[Start of section]

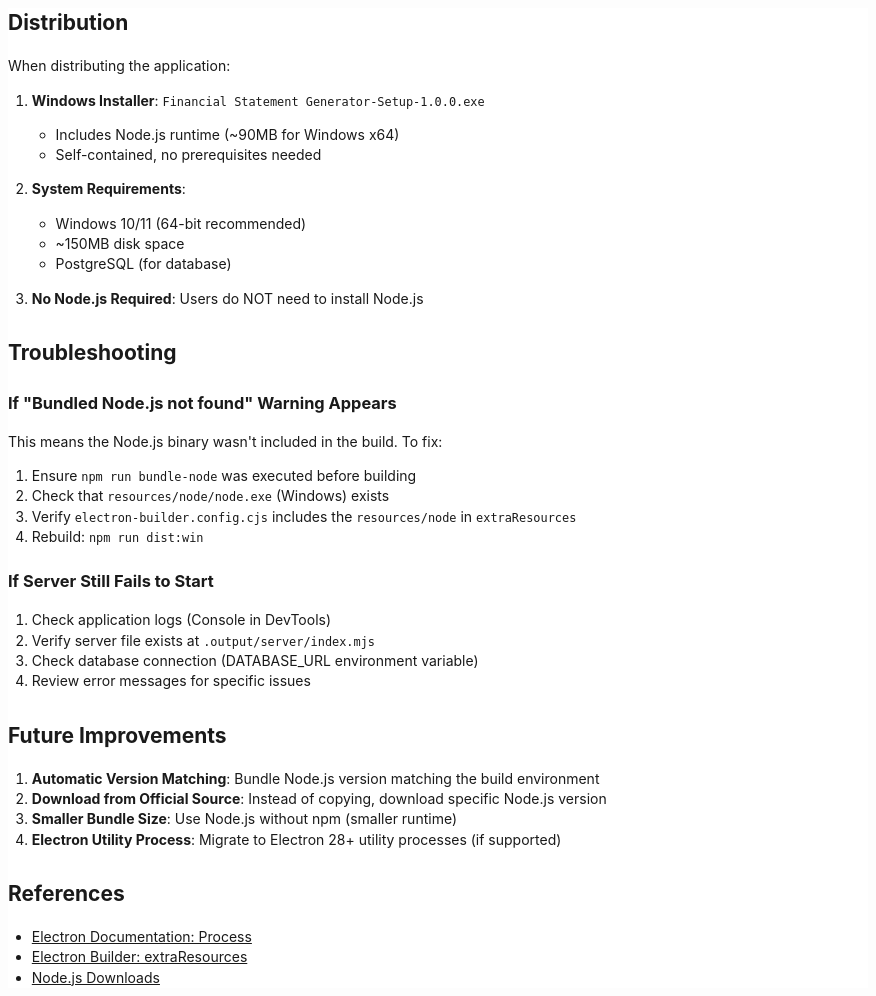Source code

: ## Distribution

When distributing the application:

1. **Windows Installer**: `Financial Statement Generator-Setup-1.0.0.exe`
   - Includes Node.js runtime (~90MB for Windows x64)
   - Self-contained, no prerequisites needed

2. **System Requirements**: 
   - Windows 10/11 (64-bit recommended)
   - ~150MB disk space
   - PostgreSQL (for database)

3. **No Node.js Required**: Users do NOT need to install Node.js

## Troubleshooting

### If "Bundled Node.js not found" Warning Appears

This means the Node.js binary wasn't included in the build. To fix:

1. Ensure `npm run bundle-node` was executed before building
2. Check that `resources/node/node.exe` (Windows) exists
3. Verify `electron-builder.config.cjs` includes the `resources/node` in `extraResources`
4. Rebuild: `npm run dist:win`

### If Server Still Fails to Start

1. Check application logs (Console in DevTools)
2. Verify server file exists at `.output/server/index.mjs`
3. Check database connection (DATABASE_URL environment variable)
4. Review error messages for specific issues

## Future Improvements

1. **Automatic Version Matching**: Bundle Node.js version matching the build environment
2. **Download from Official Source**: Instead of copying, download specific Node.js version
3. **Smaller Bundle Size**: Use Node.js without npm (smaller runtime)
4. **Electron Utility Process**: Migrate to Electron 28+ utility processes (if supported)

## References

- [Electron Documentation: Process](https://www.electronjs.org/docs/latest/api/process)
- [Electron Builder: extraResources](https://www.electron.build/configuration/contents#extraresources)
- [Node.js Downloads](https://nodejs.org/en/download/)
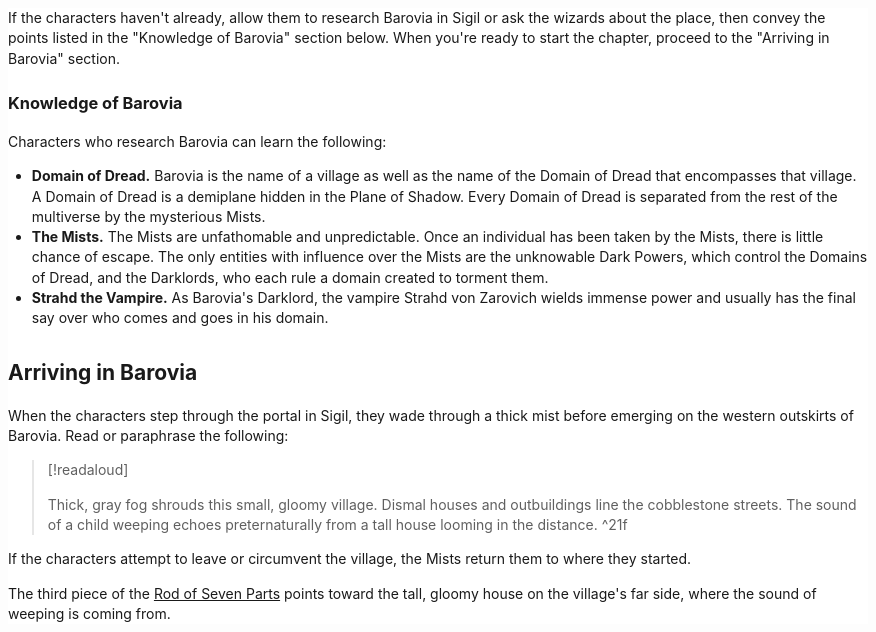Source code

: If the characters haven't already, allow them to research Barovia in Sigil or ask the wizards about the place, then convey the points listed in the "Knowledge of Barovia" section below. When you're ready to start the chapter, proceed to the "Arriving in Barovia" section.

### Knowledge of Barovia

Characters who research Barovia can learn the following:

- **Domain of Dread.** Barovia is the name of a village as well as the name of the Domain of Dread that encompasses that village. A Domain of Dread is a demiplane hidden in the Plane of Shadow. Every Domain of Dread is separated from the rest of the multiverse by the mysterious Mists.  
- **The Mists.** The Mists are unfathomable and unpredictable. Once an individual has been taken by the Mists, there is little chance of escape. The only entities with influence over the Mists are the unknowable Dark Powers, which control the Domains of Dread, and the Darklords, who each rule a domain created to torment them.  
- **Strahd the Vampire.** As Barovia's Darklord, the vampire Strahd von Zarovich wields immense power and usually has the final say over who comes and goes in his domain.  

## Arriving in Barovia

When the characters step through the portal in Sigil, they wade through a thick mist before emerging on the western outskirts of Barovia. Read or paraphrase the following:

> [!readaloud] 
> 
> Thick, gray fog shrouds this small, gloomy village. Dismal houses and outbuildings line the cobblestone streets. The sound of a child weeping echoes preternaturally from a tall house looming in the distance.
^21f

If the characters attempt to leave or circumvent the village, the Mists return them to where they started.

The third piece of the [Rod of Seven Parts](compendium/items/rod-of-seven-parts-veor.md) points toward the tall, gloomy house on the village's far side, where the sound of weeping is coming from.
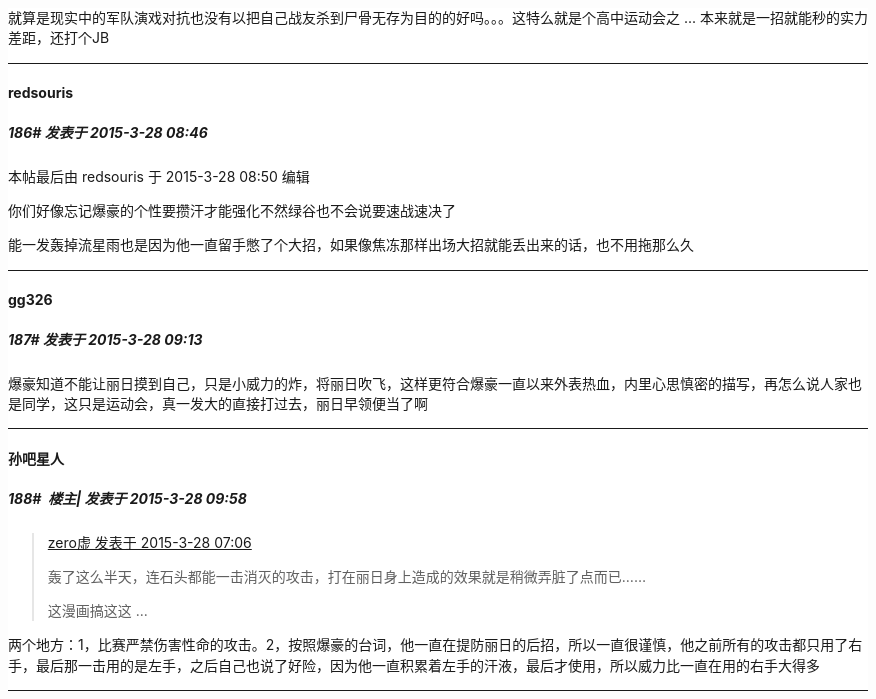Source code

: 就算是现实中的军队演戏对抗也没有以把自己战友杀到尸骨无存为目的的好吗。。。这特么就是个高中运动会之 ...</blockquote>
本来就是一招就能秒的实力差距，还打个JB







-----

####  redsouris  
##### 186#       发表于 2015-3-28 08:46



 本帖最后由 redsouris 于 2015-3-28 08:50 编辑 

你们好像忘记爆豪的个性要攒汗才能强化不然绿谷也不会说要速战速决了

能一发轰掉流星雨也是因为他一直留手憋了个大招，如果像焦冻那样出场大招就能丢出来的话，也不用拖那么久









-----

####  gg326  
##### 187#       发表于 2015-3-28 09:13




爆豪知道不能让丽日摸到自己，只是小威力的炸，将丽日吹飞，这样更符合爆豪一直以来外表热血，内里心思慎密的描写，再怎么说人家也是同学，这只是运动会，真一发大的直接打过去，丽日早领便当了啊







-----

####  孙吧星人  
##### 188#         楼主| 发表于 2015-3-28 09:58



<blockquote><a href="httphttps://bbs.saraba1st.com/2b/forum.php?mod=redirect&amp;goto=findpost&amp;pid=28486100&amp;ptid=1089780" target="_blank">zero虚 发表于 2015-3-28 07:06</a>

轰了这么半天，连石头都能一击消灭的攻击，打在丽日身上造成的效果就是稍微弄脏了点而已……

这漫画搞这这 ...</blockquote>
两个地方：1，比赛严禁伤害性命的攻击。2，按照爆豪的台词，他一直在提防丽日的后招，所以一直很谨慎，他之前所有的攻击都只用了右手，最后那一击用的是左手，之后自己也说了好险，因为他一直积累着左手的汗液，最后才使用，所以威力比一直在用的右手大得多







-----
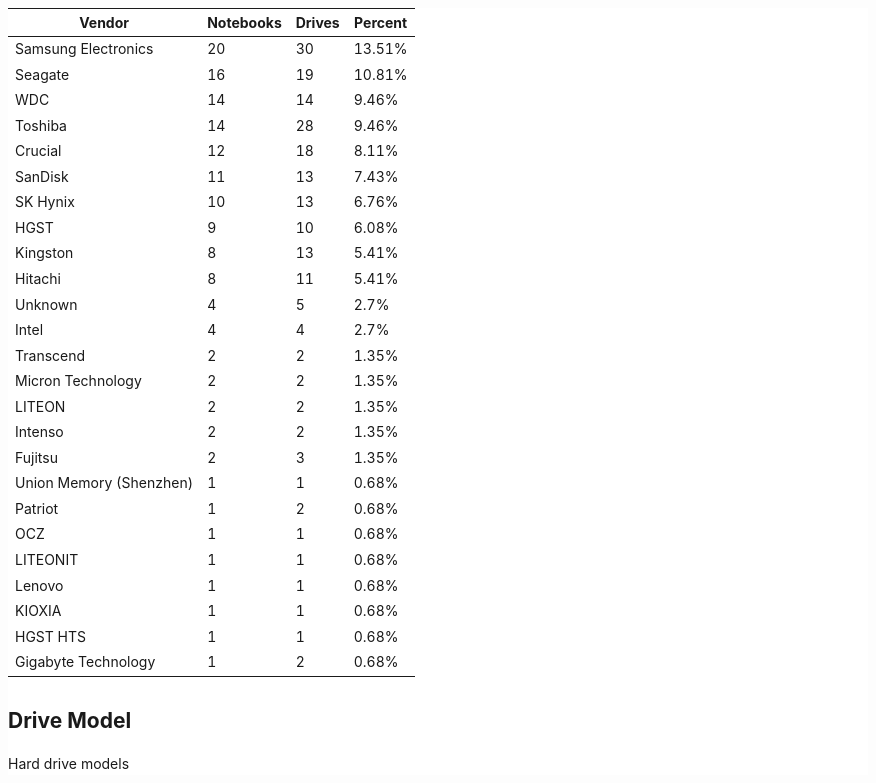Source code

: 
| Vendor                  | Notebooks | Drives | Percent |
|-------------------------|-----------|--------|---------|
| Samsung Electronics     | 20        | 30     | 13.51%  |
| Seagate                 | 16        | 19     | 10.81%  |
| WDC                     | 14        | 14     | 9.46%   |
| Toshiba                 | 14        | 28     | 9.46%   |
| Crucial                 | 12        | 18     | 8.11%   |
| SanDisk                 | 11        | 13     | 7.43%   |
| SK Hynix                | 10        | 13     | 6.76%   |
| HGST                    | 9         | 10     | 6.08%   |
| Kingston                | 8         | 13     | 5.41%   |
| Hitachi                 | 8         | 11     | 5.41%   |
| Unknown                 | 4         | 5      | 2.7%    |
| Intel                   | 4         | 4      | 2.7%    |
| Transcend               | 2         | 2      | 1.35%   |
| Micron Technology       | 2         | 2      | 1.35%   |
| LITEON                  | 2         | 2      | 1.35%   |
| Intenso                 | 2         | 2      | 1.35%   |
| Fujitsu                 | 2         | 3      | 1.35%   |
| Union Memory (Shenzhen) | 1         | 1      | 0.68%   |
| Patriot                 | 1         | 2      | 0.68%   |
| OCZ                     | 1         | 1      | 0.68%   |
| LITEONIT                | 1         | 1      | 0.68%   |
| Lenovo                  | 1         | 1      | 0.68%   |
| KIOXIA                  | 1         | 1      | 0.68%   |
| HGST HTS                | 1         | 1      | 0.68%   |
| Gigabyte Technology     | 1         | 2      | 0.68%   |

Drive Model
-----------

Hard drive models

[End of section]

**How to complete this task**.
In the listing above, find the line with "2. Check that" and output every line through the one with "- **Strahd the", exactly, without the pictures.

**Result**.
2. Check that `resources/node/node.exe` (Windows) exists
3. Verify `electron-builder.config.cjs` includes the `resources/node` in `extraResources`
4. Rebuild: `npm run dist:win`

### If Server Still Fails to Start

1. Check application logs (Console in DevTools)
2. Verify server file exists at `.output/server/index.mjs`
3. Check database connection (DATABASE_URL environment variable)
4. Review error messages for specific issues

## Future Improvements

1. **Automatic Version Matching**: Bundle Node.js version matching the build environment
2. **Download from Official Source**: Instead of copying, download specific Node.js version
3. **Smaller Bundle Size**: Use Node.js without npm (smaller runtime)
4. **Electron Utility Process**: Migrate to Electron 28+ utility processes (if supported)

## References

- [Electron Documentation: Process](https://www.electronjs.org/docs/latest/api/process)
- [Electron Builder: extraResources](https://www.electron.build/configuration/contents#extraresources)
- [Node.js Downloads](https://nodejs.org/en/download/)
Source code

: If the characters haven't already, allow them to research Barovia in Sigil or ask the wizards about the place, then convey the points listed in the "Knowledge of Barovia" section below. When you're ready to start the chapter, proceed to the "Arriving in Barovia" section.

### Knowledge of Barovia

Characters who research Barovia can learn the following:

- **Domain of Dread.** Barovia is the name of a village as well as the name of the Domain of Dread that encompasses that village. A Domain of Dread is a demiplane hidden in the Plane of Shadow. Every Domain of Dread is separated from the rest of the multiverse by the mysterious Mists.  
- **The Mists.** The Mists are unfathomable and unpredictable. Once an individual has been taken by the Mists, there is little chance of escape. The only entities with influence over the Mists are the unknowable Dark Powers, which control the Domains of Dread, and the Darklords, who each rule a domain created to torment them.  
- **Strahd the Vampire.** As Barovia's Darklord, the vampire Strahd von Zarovich wields immense power and usually has the final say over who comes and goes in his domain.  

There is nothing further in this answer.